Narrative Tension for Beginners

Narrative tension. You can’t create a page-turner without it. If there is no tension, the story won’t be very intriguing. How many of us have always dreamed of reading a book about a man who just sits on a bench the entire story? My point exactly. We want to read something that will pull us in. Give us the story of a man on a bench waiting for his blind date when some aliens suddenly land on Earth. That definitely makes things more interesting. Adding tension to your story can be tricky when you’re first starting out as a writer because it’s all about finding balance. You don’t want to overload your story and make it so convoluted with tension that you confuse your readers, but at the same time you don’t want it so thinned out that your story reads more like a to-do list with different characters than an actual plotted out idea. 

So, how do you find that balance? Simple. I’ve come up with some tips for first time writers looking to build tension in their stories. It’s important to keep in mind that tension is something your story should have, no matter if it’s 2,000 words or 200,000 words. 

Keep Raising the Stakes:

Okay, so you’ve got an initial conflict that sets your story in motion, but then you need to layer on top of it the smaller complications that arise from that end goal. Let’s dissect a classic plot for a moment. Lord of the Rings. We have the overarching goal that sets the story in motion, Frodo has the ring of power and he has to get it out of the Shire. But he’s only supposed to get it as far as Rivendell, however, the council votes to take it to Mordor and throw it into the fire and Frodo volunteers. Boom! The stakes just got raised for Frodo. Then the mines of Moria happen and Gandalf is lost. Stakes are raised again for the whole fellowship. Then the group splits up when the Uruk-hai attack. Stakes raised even further. Merry and Pippin are taken hostage causing Legolas, Aragorn, and Gimli to go rescue them. More raised stakes – and that’s all just the first book!

But you can see where I’m going with this. One main conflict can have a ripple effect of other conflicts that arise, and your characters have to react to them. Each new minor conflict is you leveling up the tension for your characters, and making your readers want to keep reading because they don’t know how the character(s) will react. Your plot doesn’t even need to have a dragon and five armies to make it tense, every day contemporary stories can be just as intense. It all boils down to your main character wanting something, going after it, and setting in motion a bunch of minor hiccups that arise along the way, making it a constant choice between A or B. Love triangles are a very popular example of this. And a character’s desire doesn’t always have to be this grandiose desire to bring justice and equality to the world and tear down the corrupt system in order for your plot to have a purpose and drive conflict forward. Let us not forget that Shaun of the Dead’s events all started because someone wanted a Cornetto.

• [SUPPLIED INFORMATION]
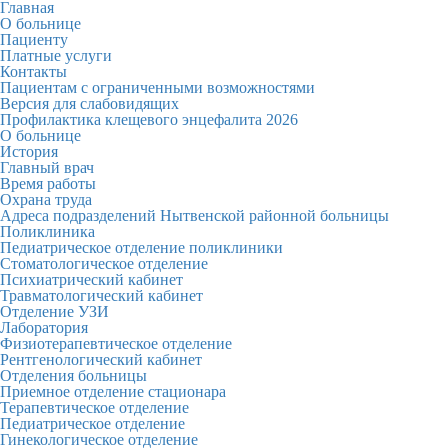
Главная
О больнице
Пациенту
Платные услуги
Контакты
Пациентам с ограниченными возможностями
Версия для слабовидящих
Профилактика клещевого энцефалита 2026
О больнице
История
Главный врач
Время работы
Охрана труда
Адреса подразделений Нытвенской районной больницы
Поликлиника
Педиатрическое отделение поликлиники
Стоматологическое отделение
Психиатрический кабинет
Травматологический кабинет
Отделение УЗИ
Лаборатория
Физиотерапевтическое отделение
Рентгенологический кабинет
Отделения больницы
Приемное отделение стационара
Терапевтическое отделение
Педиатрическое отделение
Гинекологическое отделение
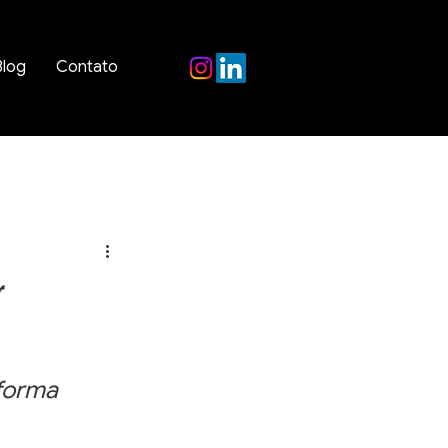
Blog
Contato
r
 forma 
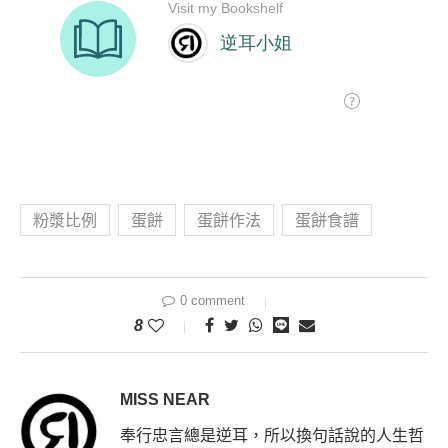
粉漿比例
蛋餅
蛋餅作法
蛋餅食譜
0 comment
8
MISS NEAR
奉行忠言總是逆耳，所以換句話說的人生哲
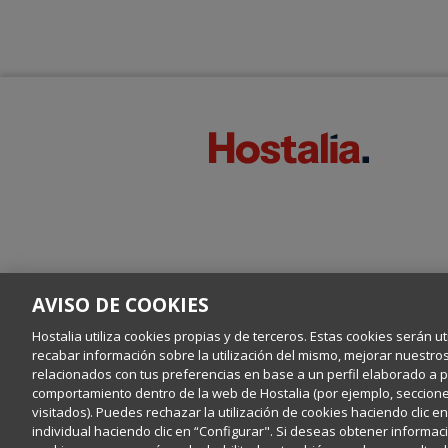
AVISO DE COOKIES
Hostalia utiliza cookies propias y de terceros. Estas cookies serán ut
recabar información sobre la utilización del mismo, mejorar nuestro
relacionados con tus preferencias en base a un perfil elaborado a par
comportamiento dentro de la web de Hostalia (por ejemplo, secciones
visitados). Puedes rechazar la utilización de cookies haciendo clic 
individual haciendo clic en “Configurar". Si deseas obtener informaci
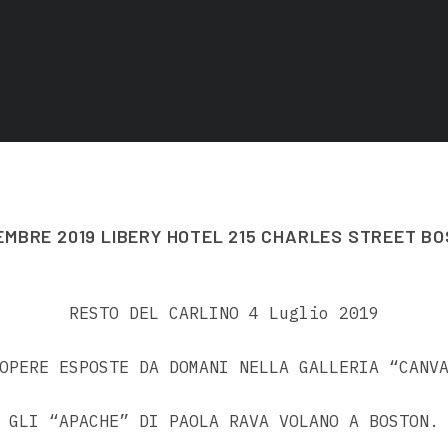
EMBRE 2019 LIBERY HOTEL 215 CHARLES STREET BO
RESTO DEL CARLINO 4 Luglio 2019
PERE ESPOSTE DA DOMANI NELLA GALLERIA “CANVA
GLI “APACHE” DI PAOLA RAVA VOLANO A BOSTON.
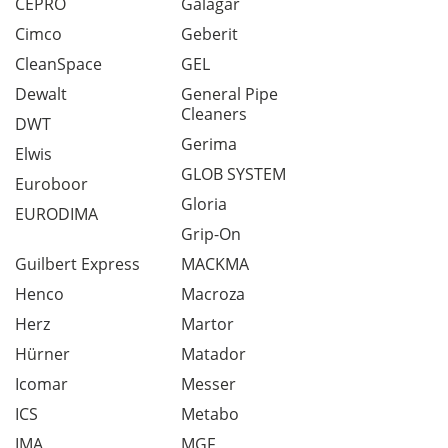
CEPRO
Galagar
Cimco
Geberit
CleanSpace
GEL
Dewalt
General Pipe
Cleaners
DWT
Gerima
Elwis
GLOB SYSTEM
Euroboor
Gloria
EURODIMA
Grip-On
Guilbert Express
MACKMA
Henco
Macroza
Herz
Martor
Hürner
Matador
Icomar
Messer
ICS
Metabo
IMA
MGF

• [WHAT YOU WILL DO]
[a] Say whether each statement agrees with the piece on narrative tension, answering yes or no and quoting the exact words of the piece that decide it. (i) The piece says tension belongs in a story whether it runs 2,000 words or 200,000 words. (ii) In the Lord of the Rings example, Frodo is at first supposed to carry the ring only as far as Mordor. (iii) The piece says the events of Shaun of the Dead began because someone wanted a Cornetto.
[b] Repeat word for word the stretch of the piece on narrative tension that begins at the words "Narrative tension. You" and stops after the words "plotted out idea.".

• [SET OF ANSWERS]
[a]
(i) Yes: "tension is something your story should have, no matter if it’s 2,000 words or 200,000 words"
(ii) No: "he’s only supposed to get it as far as Rivendell"
(iii) Yes: "Shaun of the Dead’s events all started because someone wanted a Cornetto"

[b]
Narrative tension. You can’t create a page-turner without it. If there is no tension, the story won’t be very intriguing. How many of us have always dreamed of reading a book about a man who just sits on a bench the entire story? My point exactly. We want to read something that will pull us in. Give us the story of a man on a bench waiting for his blind date when some aliens suddenly land on Earth. That definitely makes things more interesting. Adding tension to your story can be tricky when you’re first starting out as a writer because it’s all about finding balance. You don’t want to overload your story and make it so convoluted with tension that you confuse your readers, but at the same time you don’t want it so thinned out that your story reads more like a to-do list with different characters than an actual plotted out idea.